— WORK REQUEST —
Copy the entries below exactly, but only from the line containing "RADIATION SAFETY" through the final line.

BEGIN

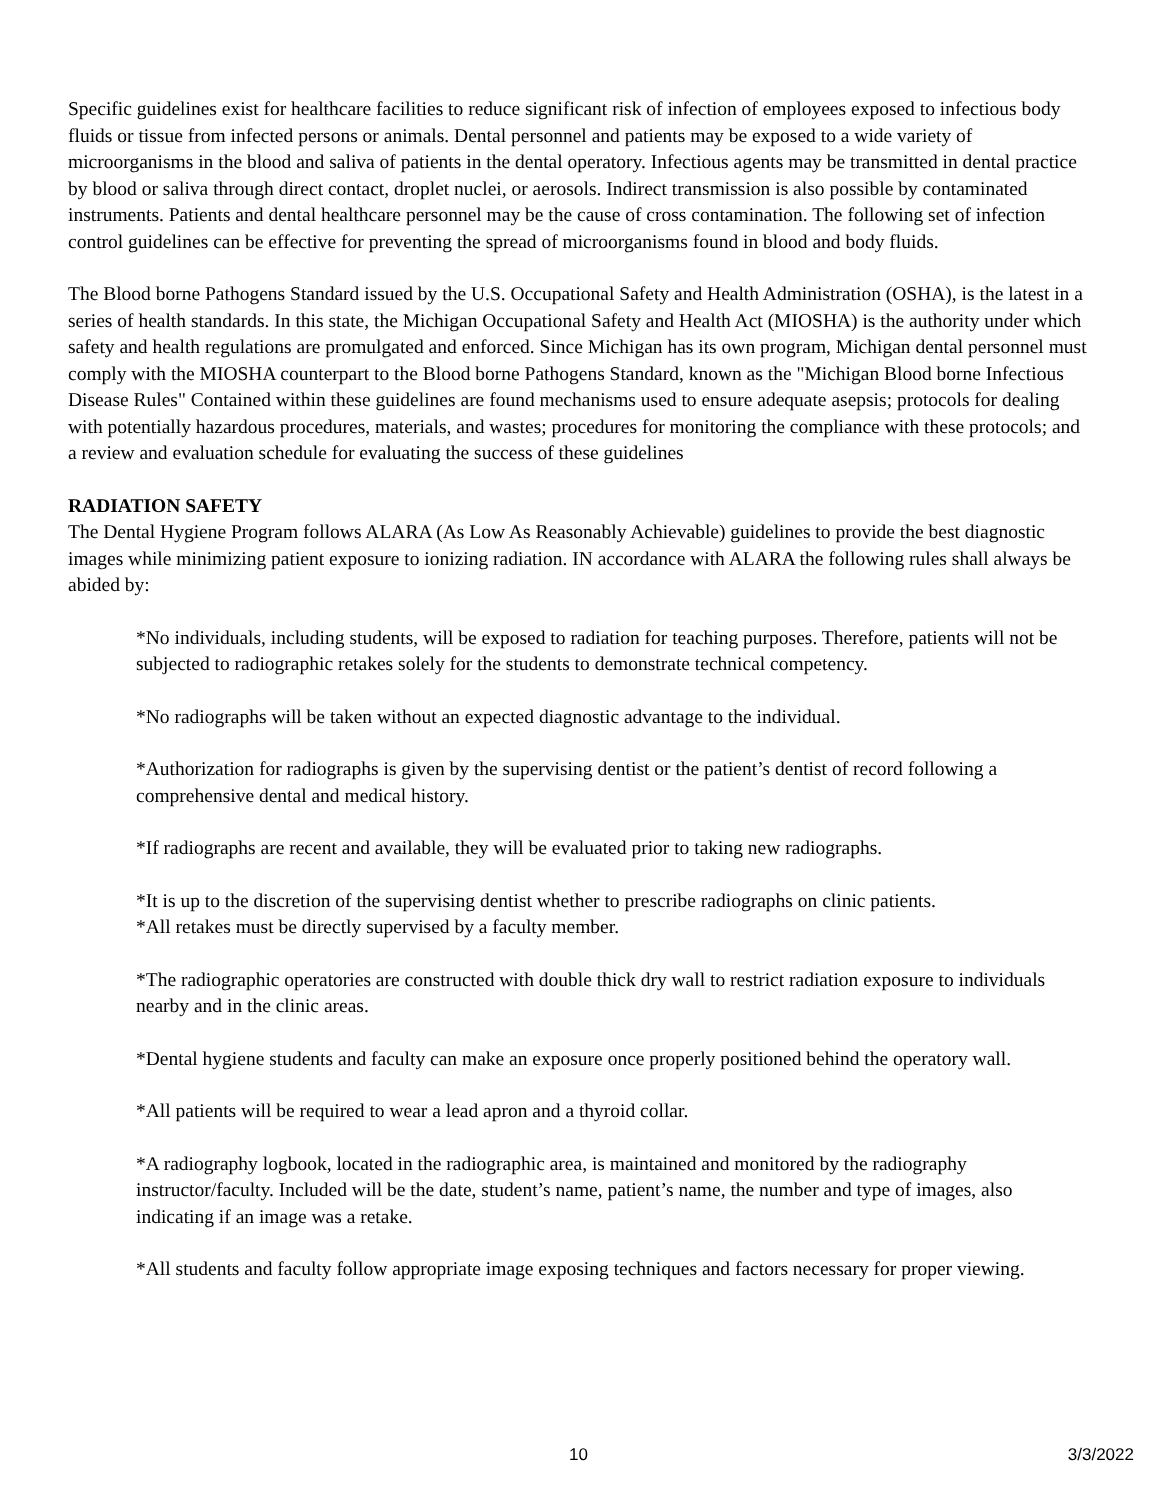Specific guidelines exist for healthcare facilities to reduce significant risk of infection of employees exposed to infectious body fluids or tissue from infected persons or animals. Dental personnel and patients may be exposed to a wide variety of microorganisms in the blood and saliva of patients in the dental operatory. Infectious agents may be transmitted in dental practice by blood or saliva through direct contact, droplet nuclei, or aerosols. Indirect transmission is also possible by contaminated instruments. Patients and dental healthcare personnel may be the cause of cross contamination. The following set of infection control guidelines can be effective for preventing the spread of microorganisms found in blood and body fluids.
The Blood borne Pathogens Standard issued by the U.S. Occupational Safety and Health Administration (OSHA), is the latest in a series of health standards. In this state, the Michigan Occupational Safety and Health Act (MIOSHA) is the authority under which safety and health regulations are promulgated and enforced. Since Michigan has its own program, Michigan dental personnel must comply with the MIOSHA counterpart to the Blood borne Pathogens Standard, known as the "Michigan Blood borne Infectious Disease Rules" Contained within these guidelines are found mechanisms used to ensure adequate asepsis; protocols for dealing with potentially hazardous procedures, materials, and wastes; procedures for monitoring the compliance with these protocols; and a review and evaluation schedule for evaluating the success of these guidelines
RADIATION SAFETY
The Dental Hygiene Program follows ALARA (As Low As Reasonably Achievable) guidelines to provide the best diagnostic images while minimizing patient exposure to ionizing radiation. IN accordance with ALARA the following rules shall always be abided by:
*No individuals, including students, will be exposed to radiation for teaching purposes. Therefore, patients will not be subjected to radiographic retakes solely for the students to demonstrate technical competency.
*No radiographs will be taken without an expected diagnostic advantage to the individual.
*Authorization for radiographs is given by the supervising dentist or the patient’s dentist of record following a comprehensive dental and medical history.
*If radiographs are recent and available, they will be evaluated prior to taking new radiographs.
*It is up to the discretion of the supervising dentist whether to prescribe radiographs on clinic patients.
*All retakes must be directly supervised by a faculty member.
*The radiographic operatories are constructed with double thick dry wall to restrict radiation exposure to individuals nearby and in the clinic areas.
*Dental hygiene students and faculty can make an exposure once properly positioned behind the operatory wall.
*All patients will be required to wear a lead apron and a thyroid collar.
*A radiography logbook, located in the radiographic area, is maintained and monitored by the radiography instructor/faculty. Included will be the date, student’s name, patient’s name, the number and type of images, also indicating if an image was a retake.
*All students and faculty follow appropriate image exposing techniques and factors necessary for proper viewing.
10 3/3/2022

END

— EXERCISE RESPONSE —
RADIATION SAFETY
The Dental Hygiene Program follows ALARA (As Low As Reasonably Achievable) guidelines to provide the best diagnostic images while minimizing patient exposure to ionizing radiation. IN accordance with ALARA the following rules shall always be abided by:
*No individuals, including students, will be exposed to radiation for teaching purposes. Therefore, patients will not be subjected to radiographic retakes solely for the students to demonstrate technical competency.
*No radiographs will be taken without an expected diagnostic advantage to the individual.
*Authorization for radiographs is given by the supervising dentist or the patient’s dentist of record following a comprehensive dental and medical history.
*If radiographs are recent and available, they will be evaluated prior to taking new radiographs.
*It is up to the discretion of the supervising dentist whether to prescribe radiographs on clinic patients.
*All retakes must be directly supervised by a faculty member.
*The radiographic operatories are constructed with double thick dry wall to restrict radiation exposure to individuals nearby and in the clinic areas.
*Dental hygiene students and faculty can make an exposure once properly positioned behind the operatory wall.
*All patients will be required to wear a lead apron and a thyroid collar.
*A radiography logbook, located in the radiographic area, is maintained and monitored by the radiography instructor/faculty. Included will be the date, student’s name, patient’s name, the number and type of images, also indicating if an image was a retake.
*All students and faculty follow appropriate image exposing techniques and factors necessary for proper viewing.
10 3/3/2022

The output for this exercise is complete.